Ethiopia’s GERD: A Power Play Transforming East Africa’s Energy and Economy

The GERD’s launch boosts East Africa’s energy capacity, providing Tanzania with 100 MW, supporting industrial growth, and strengthening regional economic and energy integration.

Addis Ababa — Ethiopia’s inauguration of the Grand Ethiopian Renaissance Dam (GERD) on September 9, 2025, is more than a national milestone. At 5,150 megawatts, the dam positions Ethiopia as Africa’s leading hydroelectric power producer and a key player in regional energy markets. Its impact is being felt across East Africa, with Tanzania among the countries poised to reap economic and industrial benefits.

A Strategic Leap for Ethiopia

Located on the Blue Nile near Sudan, the GERD represents a $5 billion investment, 91% of which Ethiopia financed internally. The project’s first operational turbines now generate 750 MW, signaling the start of a phased rollout that will eventually supply both domestic demand and export markets.

For decades, Egypt and Sudan have contested Ethiopia’s upstream control of the Nile, citing water security concerns. Both countries argue that Ethiopia’s unilateral approach threatens their historical allocation under colonial-era treaties. Ethiopia counters that these treaties are outdated, asserting its sovereign right to harness the Nile for development.

The political tensions underscore the broader economic significance: energy is now a diplomatic tool, and GERD places Ethiopia in a stronger bargaining position in regional negotiations.
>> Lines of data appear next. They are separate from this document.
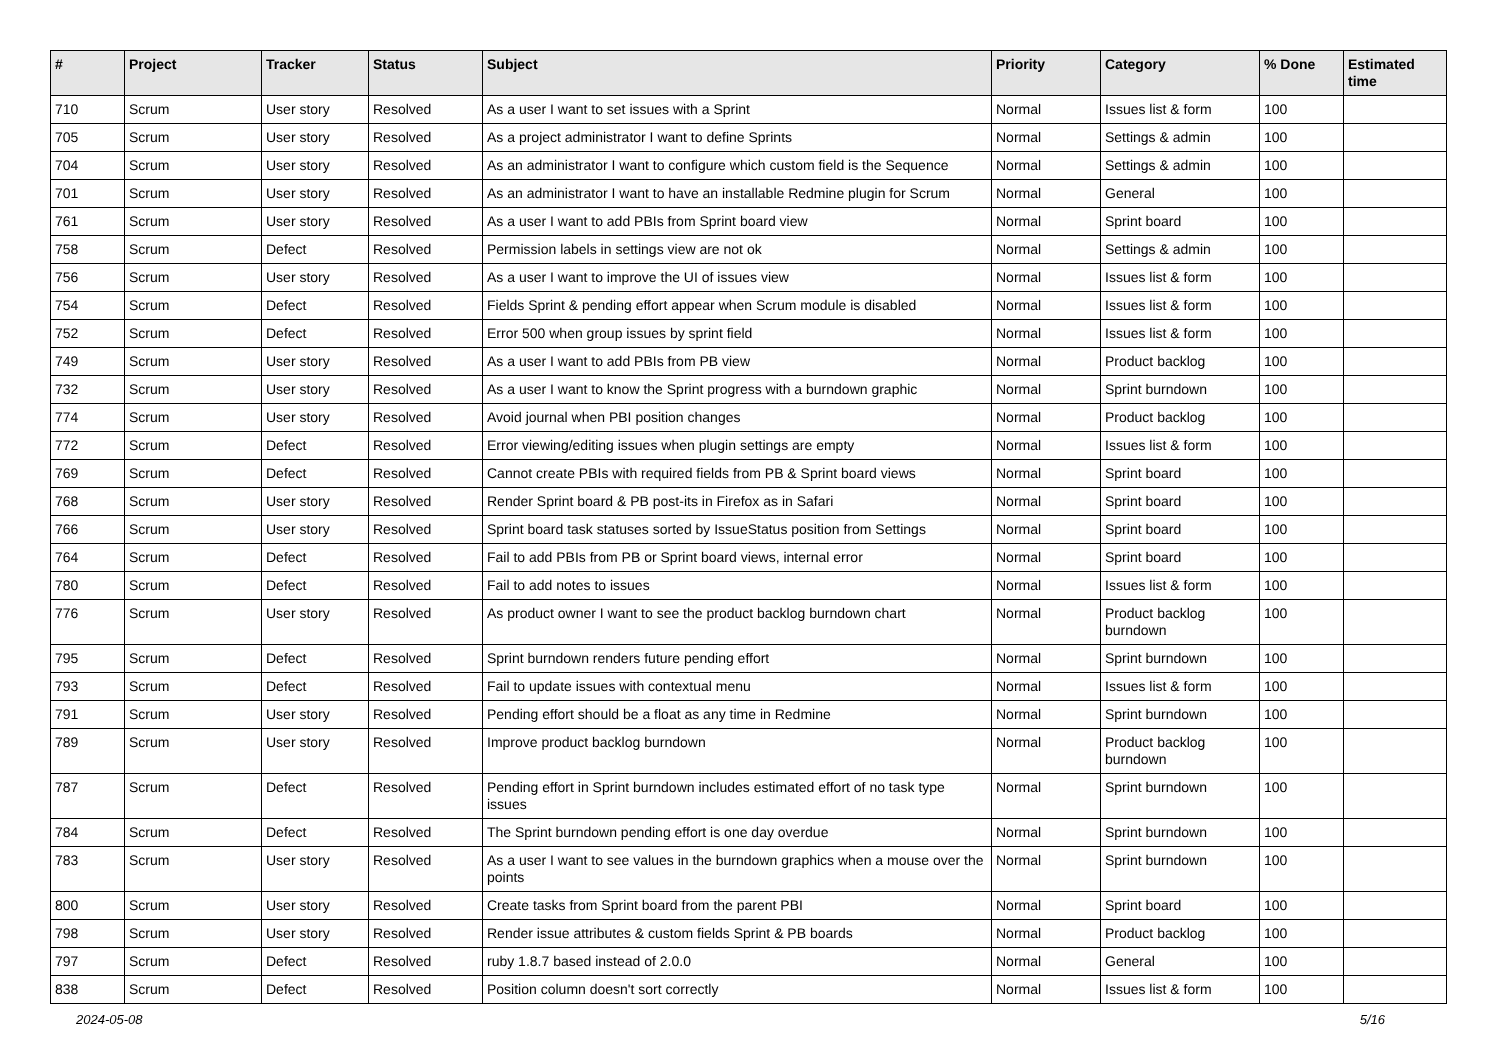| # | Project | Tracker | Status | Subject | Priority | Category | % Done | Estimated time |
| --- | --- | --- | --- | --- | --- | --- | --- | --- |
| 710 | Scrum | User story | Resolved | As a user I want to set issues with a Sprint | Normal | Issues list & form | 100 | |
| 705 | Scrum | User story | Resolved | As a project administrator I want to define Sprints | Normal | Settings & admin | 100 | |
| 704 | Scrum | User story | Resolved | As an administrator I want to configure which custom field is the Sequence | Normal | Settings & admin | 100 | |
| 701 | Scrum | User story | Resolved | As an administrator I want to have an installable Redmine plugin for Scrum | Normal | General | 100 | |
| 761 | Scrum | User story | Resolved | As a user I want to add PBIs from Sprint board view | Normal | Sprint board | 100 | |
| 758 | Scrum | Defect | Resolved | Permission labels in settings view are not ok | Normal | Settings & admin | 100 | |
| 756 | Scrum | User story | Resolved | As a user I want to improve the UI of issues view | Normal | Issues list & form | 100 | |
| 754 | Scrum | Defect | Resolved | Fields Sprint & pending effort appear when Scrum module is disabled | Normal | Issues list & form | 100 | |
| 752 | Scrum | Defect | Resolved | Error 500 when group issues by sprint field | Normal | Issues list & form | 100 | |
| 749 | Scrum | User story | Resolved | As a user I want to add PBIs from PB view | Normal | Product backlog | 100 | |
| 732 | Scrum | User story | Resolved | As a user I want to know the Sprint progress with a burndown graphic | Normal | Sprint burndown | 100 | |
| 774 | Scrum | User story | Resolved | Avoid journal when PBI position changes | Normal | Product backlog | 100 | |
| 772 | Scrum | Defect | Resolved | Error viewing/editing issues when plugin settings are empty | Normal | Issues list & form | 100 | |
| 769 | Scrum | Defect | Resolved | Cannot create PBIs with required fields from PB & Sprint board views | Normal | Sprint board | 100 | |
| 768 | Scrum | User story | Resolved | Render Sprint board & PB post-its in Firefox as in Safari | Normal | Sprint board | 100 | |
| 766 | Scrum | User story | Resolved | Sprint board task statuses sorted by IssueStatus position from Settings | Normal | Sprint board | 100 | |
| 764 | Scrum | Defect | Resolved | Fail to add PBIs from PB or Sprint board views, internal error | Normal | Sprint board | 100 | |
| 780 | Scrum | Defect | Resolved | Fail to add notes to issues | Normal | Issues list & form | 100 | |
| 776 | Scrum | User story | Resolved | As product owner I want to see the product backlog burndown chart | Normal | Product backlog burndown | 100 | |
| 795 | Scrum | Defect | Resolved | Sprint burndown renders future pending effort | Normal | Sprint burndown | 100 | |
| 793 | Scrum | Defect | Resolved | Fail to update issues with contextual menu | Normal | Issues list & form | 100 | |
| 791 | Scrum | User story | Resolved | Pending effort should be a float as any time in Redmine | Normal | Sprint burndown | 100 | |
| 789 | Scrum | User story | Resolved | Improve product backlog burndown | Normal | Product backlog burndown | 100 | |
| 787 | Scrum | Defect | Resolved | Pending effort in Sprint burndown includes estimated effort of no task type issues | Normal | Sprint burndown | 100 | |
| 784 | Scrum | Defect | Resolved | The Sprint burndown pending effort is one day overdue | Normal | Sprint burndown | 100 | |
| 783 | Scrum | User story | Resolved | As a user I want to see values in the burndown graphics when a mouse over the points | Normal | Sprint burndown | 100 | |
| 800 | Scrum | User story | Resolved | Create tasks from Sprint board from the parent PBI | Normal | Sprint board | 100 | |
| 798 | Scrum | User story | Resolved | Render issue attributes & custom fields Sprint & PB boards | Normal | Product backlog | 100 | |
| 797 | Scrum | Defect | Resolved | ruby 1.8.7 based instead of 2.0.0 | Normal | General | 100 | |
| 838 | Scrum | Defect | Resolved | Position column doesn't sort correctly | Normal | Issues list & form | 100 | |
2024-05-08 5/16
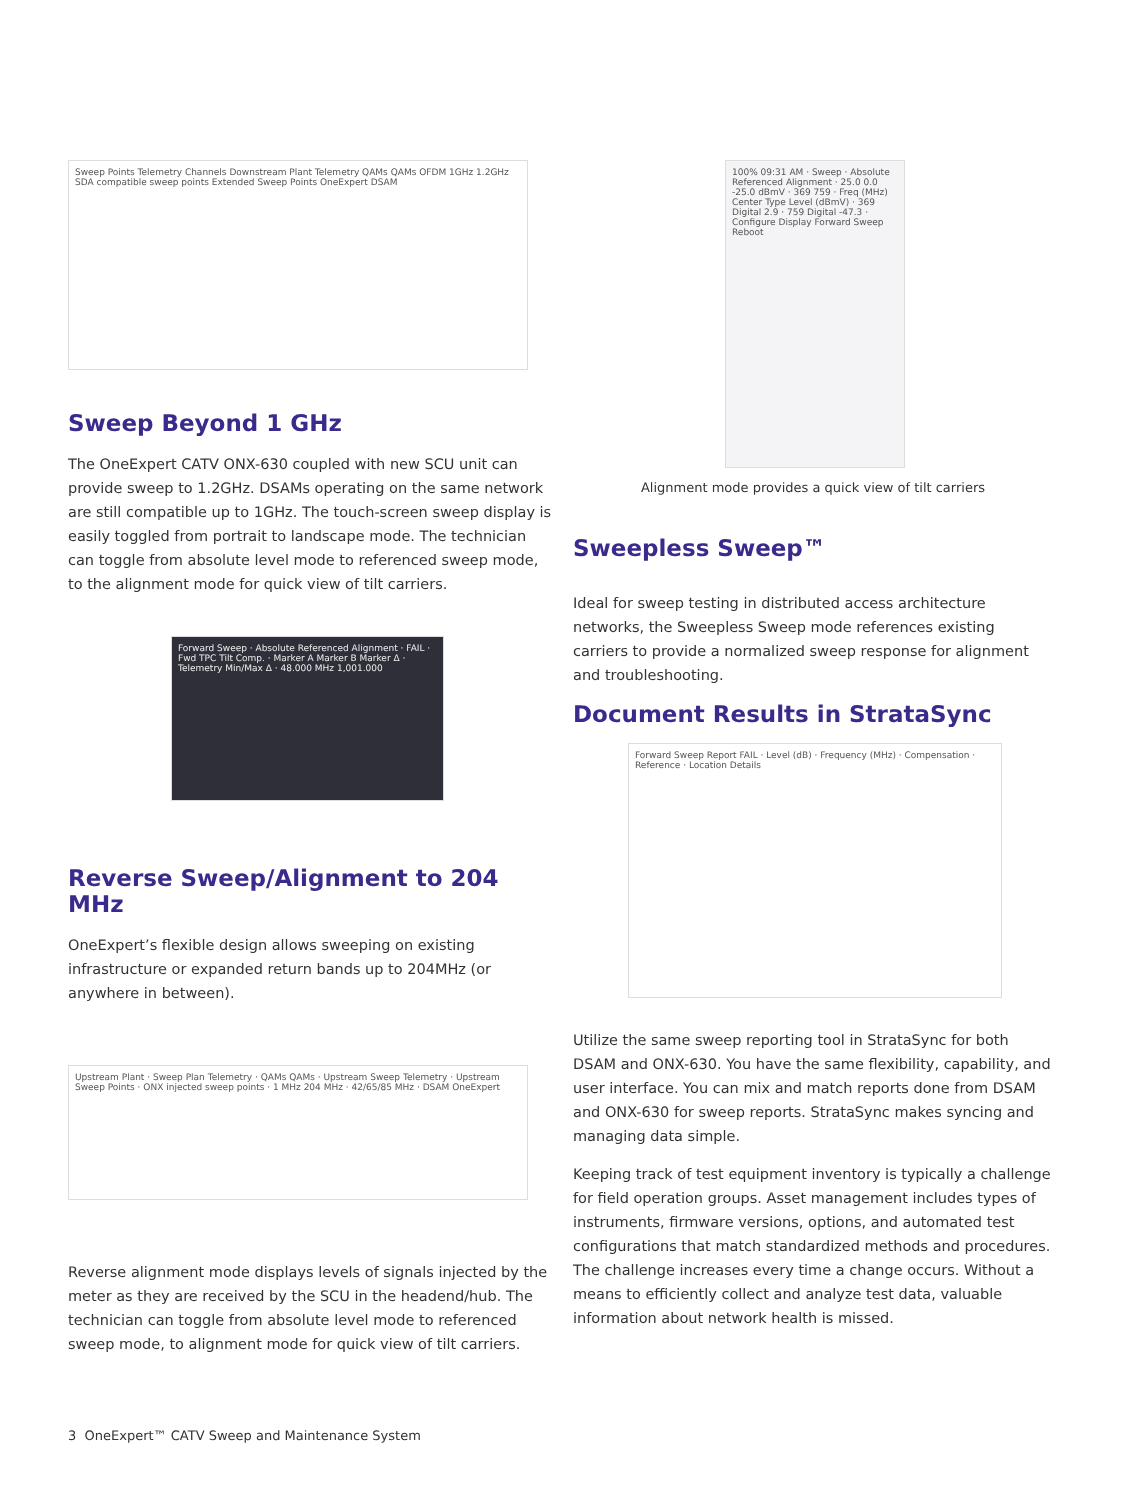Sweep Points Telemetry Channels Downstream Plant Telemetry QAMs QAMs OFDM 1GHz 1.2GHz SDA compatible sweep points Extended Sweep Points OneExpert DSAM
Sweep Beyond 1 GHz
The OneExpert CATV ONX-630 coupled with new SCU unit can provide sweep to 1.2GHz. DSAMs operating on the same network are still compatible up to 1GHz. The touch-screen sweep display is easily toggled from portrait to landscape mode. The technician can toggle from absolute level mode to referenced sweep mode, to the alignment mode for quick view of tilt carriers.
Forward Sweep · Absolute Referenced Alignment · FAIL · Fwd TPC Tilt Comp. · Marker A Marker B Marker Δ · Telemetry Min/Max Δ · 48.000 MHz 1,001.000
Reverse Sweep/Alignment to 204 MHz
OneExpert’s flexible design allows sweeping on existing infrastructure or expanded return bands up to 204MHz (or anywhere in between).
Upstream Plant · Sweep Plan Telemetry · QAMs QAMs · Upstream Sweep Telemetry · Upstream Sweep Points · ONX injected sweep points · 1 MHz 204 MHz · 42/65/85 MHz · DSAM OneExpert
Reverse alignment mode displays levels of signals injected by the meter as they are received by the SCU in the headend/hub. The technician can toggle from absolute level mode to referenced sweep mode, to alignment mode for quick view of tilt carriers.
100% 09:31 AM · Sweep · Absolute Referenced Alignment · 25.0 0.0 -25.0 dBmV · 369 759 · Freq (MHz) Center Type Level (dBmV) · 369 Digital 2.9 · 759 Digital -47.3 · Configure Display Forward Sweep Reboot
Alignment mode provides a quick view of tilt carriers
Sweepless Sweep™
Ideal for sweep testing in distributed access architecture networks, the Sweepless Sweep mode references existing carriers to provide a normalized sweep response for alignment and troubleshooting.
Document Results in StrataSync
Forward Sweep Report FAIL · Level (dB) · Frequency (MHz) · Compensation · Reference · Location Details
Utilize the same sweep reporting tool in StrataSync for both DSAM and ONX-630. You have the same flexibility, capability, and user interface. You can mix and match reports done from DSAM and ONX-630 for sweep reports. StrataSync makes syncing and managing data simple.
Keeping track of test equipment inventory is typically a challenge for field operation groups. Asset management includes types of instruments, firmware versions, options, and automated test configurations that match standardized methods and procedures. The challenge increases every time a change occurs. Without a means to efficiently collect and analyze test data, valuable information about network health is missed.
3 OneExpert™ CATV Sweep and Maintenance System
Regional Energy Integration

Ethiopia has already begun exporting electricity:

  • Kenya: 200 MW
  • Djibouti: 80 MW
  • Sudan: 100 MW
  • Tanzania: Projected 100 MW

For Tanzania, the additional electricity promises to ease chronic energy deficits, reduce reliance on costly diesel generation, and enable more consistent industrial output while allowing its national grid to export excess energy to Southern African countries such as Zambia, Malawi and Zimbabwe. Analysts note that regional power trade under the Eastern Africa Power Pool (EAPP) could stabilise energy markets and attract foreign direct investment.

Infrastructure will be key. Transmission networks in Tanzania must be upgraded to handle new inflows and prevent grid bottlenecks. Failure to do so could undermine both domestic gains and cross-border energy trade.

Economic Implications for Tanzania

Reliable power is a prerequisite for industrialisation. With GERD’s energy contribution, Tanzanian manufacturers can expand production, reduce downtime, and cut operational costs.

  • Cost Efficiency: Imported hydroelectricity is cheaper than local thermal generation, offering potential savings for businesses and government.
  • Industrial Clusters: Cities like Dar es Salaam and Mwanza could attract energy-intensive industries, creating jobs and fostering economic diversification.
  • Regional Competitiveness: Tanzania’s integration into Ethiopia-led energy exports strengthens East Africa’s position in global supply chains and lowers logistics and production costs.

Strategic Considerations

While the GERD presents opportunities, it also introduces dependency risks. Over-reliance on Ethiopian power could expose Tanzania to political or operational disruptions. Experts advise simultaneous investment in domestic renewables, including solar and wind, to safeguard energy security.

Diplomatic engagement is equally critical. Participation in Nile Basin and EAPP negotiations ensures Tanzania has a voice in water management and energy-sharing arrangements, reducing potential geopolitical frictions.

Power and Prosperity at Play

GERD’s operationalisation is a turning point for East Africa. For Tanzania, it’s an economic lever: affordable electricity, industrial growth, and enhanced regional trade prospects. But realisation of these benefits requires strategic planning, infrastructure readiness, and active regional collaboration.

In the long term, GERD may not just reshape Ethiopia’s energy profile; it could redefine East Africa’s economic landscape, positioning the region as a hub of power-driven growth and industrial competitiveness.